Fitz’ fancy dinner is on and Olivia is supposed to be by his side, but she’s nowhere to be found. The appointment she has been alluding to turns out to be an abortion, explaining her passion for supporting Mellie in her Planned Parenthood defense. This abortion is it; the last straw, the final long-term connection she would have had to Fitz that she severs at her very first opportunity to do so. Later that evening, Fitz is heartbroken and confused since she never showed, but all she can do is fill up with tears and search for the moonshine in the closet. She had an appointment, she tried but couldn’t make it; to be honest, she’s given up even the pretense of effort. Fitz shouts “DO NOT LIE TO ME” in his greatest Tarzan voice and it is so on. Fitz and Liv have the blowout of the century, bringing up all the shit they’ve tiptoed around for basically their entire relationship. Fitz argues he keeps trying to make it work but Liv will do anything to run from committing to him. Liv says it’s the pushing that is breaking them; she needed time, space, a moment to breathe but ever since she said “yes”, their world’s been speeding 100 miles per hour. They breathe heavy and scream and for once, they are both right.

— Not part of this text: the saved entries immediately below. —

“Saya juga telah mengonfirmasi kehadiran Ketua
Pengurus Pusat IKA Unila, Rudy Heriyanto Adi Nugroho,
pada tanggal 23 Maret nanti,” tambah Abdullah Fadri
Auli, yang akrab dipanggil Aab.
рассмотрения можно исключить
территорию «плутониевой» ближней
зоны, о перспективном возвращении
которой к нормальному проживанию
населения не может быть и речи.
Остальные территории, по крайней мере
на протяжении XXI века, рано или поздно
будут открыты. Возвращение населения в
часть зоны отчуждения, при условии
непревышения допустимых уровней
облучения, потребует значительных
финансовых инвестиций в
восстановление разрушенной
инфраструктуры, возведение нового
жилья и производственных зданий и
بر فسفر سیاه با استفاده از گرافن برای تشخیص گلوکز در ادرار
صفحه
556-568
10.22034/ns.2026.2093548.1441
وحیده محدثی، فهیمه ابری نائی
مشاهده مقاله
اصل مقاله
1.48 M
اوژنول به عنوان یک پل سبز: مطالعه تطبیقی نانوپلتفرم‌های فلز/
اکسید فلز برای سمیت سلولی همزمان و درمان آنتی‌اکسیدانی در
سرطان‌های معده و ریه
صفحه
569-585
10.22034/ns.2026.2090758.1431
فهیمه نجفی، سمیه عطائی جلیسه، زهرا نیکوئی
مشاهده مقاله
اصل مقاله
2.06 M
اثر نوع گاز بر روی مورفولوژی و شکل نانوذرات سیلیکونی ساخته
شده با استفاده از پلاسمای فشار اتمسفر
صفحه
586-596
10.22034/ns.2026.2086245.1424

In the end, they drink together; Olivia’s barren womb the last secret between them, and their relationship a thing of the past. “We tried,” they sigh together, and for once at least we can say they really did. Olivia heads home (her real home), alone, in her nightgown, with her shoulders finally loosened. Later on cuddled up on the couch, she gets a phone call and I foolishly hope its Jake proposing to spend the holidays with her (even though he is still very furious). But in fact, its something even better; a brand new living room couch! You see, this couch is so much more than just a couch; it’s a physical manifestation of Olivia’s emotional state. When she spilled wine while getting kidnapped last season, she simply threw out the soiled cushion, never acknowledging the ruined couch or her own fragility. Getting a new couch signifies a change in Liv; a promise to quit running. While I don’t believe for a moment that she will actually change, I am proud of her for making the effort to try. Plus, at the very least, we get a chic new leather couch to stare at when the show returns in 2016!
Some final thoughts as we part until February (crying emoji/poop emoji/heart emoji):
- Any guesses on why we are being forced to suffer through the Elizabeth/Rosen/Susan love triangle? My guess is when Susan eventually finds out, she puts in work to get Rosen stripped of his Attorney General title, ruining his brag streak forever.

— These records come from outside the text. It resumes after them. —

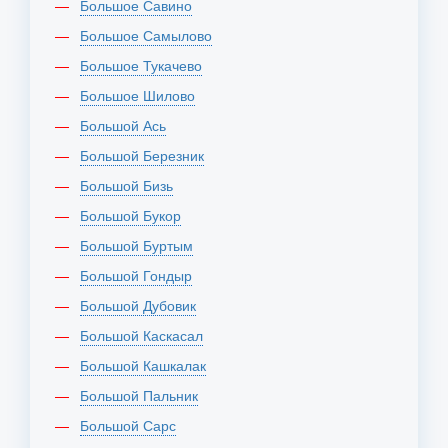
Большое Савино
Большое Самылово
Большое Тукачево
Большое Шилово
Большой Ась
Большой Березник
Большой Бизь
Большой Букор
Большой Буртым
Большой Гондыр
Большой Дубовик
Большой Каскасал
Большой Кашкалак
Большой Пальник
Большой Сарс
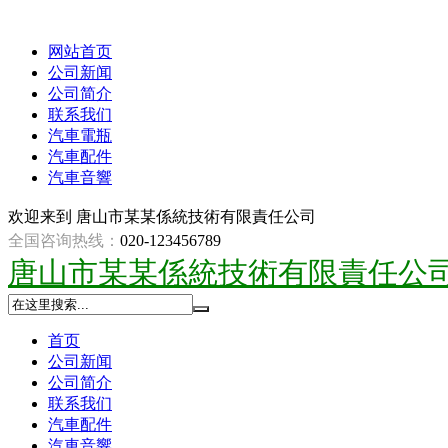
网站首页
公司新闻
公司简介
联系我们
汽車電瓶
汽車配件
汽車音響
欢迎来到
唐山市某某係統技術有限責任公司
全国咨询热线：
020-123456789
唐山市某某係統技術有限責任公
首页
公司新闻
公司简介
联系我们
汽車配件
汽車音響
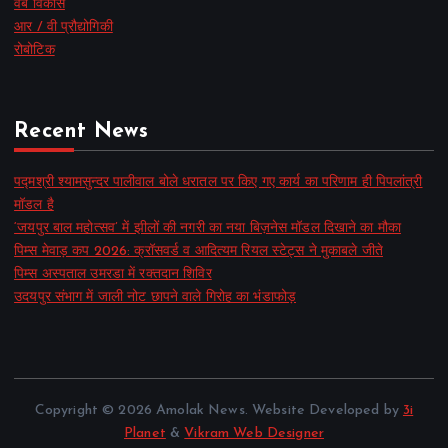
वेब विकास
आर / वी प्रौद्योगिकी
रोबोटिक
Recent News
पद्मश्री श्यामसुन्दर पालीवाल बोले धरातल पर किए गए कार्य का परिणाम ही पिपलांत्री
मॉडल है
‘जयपुर बाल महोत्सव’ में झीलों की नगरी का नया बिज़नेस मॉडल दिखाने का मौका
पिम्स मेवाड़ कप 2026: क्रॉसवर्ड व आदित्यम रियल स्टेट्स ने मुकाबले जीते
पिम्स अस्पताल उमरडा में रक्तदान शिविर
उदयपुर संभाग में जाली नोट छापने वाले गिरोह का भंडाफोड़
Copyright © 2026 Amolak News. Website Developed by
3i
Planet
&
Vikram Web Designer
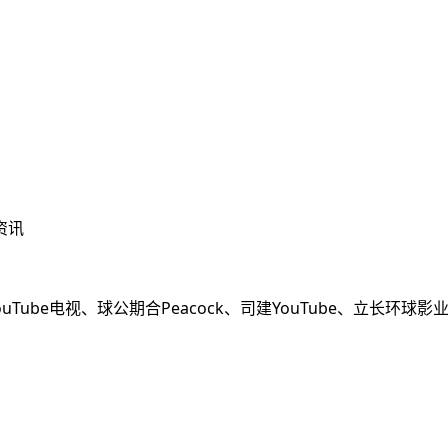
资讯
uTube电视、球公期合
Peacock、司建
YouTube、立长环球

- Did that politician’s wife seriously not know what Snickerdoodle cookie was? Whoever she is, tell her to lose my number.
- Is anyone else extremely worried that Scandal is trying to make Quinn + Marcus happen? Please, Scandal. Quarcus is so not happening.

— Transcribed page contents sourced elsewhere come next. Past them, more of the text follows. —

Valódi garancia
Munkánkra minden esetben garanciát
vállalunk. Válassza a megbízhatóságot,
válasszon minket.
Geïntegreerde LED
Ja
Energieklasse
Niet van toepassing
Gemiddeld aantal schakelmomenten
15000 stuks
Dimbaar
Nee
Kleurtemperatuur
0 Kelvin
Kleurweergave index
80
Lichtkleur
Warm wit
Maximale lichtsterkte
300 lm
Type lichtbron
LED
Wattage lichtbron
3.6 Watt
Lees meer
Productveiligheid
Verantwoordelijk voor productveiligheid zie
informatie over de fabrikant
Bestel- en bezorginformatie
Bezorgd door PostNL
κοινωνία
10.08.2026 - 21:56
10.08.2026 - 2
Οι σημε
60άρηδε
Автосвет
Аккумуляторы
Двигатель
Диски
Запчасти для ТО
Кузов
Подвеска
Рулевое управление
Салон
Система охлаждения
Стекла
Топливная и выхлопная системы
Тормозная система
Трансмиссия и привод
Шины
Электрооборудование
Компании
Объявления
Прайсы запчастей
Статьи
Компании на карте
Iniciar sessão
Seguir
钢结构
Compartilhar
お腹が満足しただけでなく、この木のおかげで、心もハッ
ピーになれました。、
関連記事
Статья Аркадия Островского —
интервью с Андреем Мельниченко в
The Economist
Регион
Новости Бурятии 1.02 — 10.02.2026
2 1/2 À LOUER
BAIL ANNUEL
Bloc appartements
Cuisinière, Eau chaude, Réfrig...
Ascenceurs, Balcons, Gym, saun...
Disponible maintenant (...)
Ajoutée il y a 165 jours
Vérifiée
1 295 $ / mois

- At some point, Gypsy from Gilmore Girls calls Mellie “political quicksand.” Can everyone in this show just take a hard look in the mirror? Why do you take yourselves so seriously? This sentence is crazy!
- Did anyone else scream “DAMN!!” when Liv called Fitz “ineffectual” during their fight? She read him for filth and it was EVERYTHING.
- Does anyone even remember the name of the head of Lazarus One that Jake ended up murdering? And was he wearing a wig?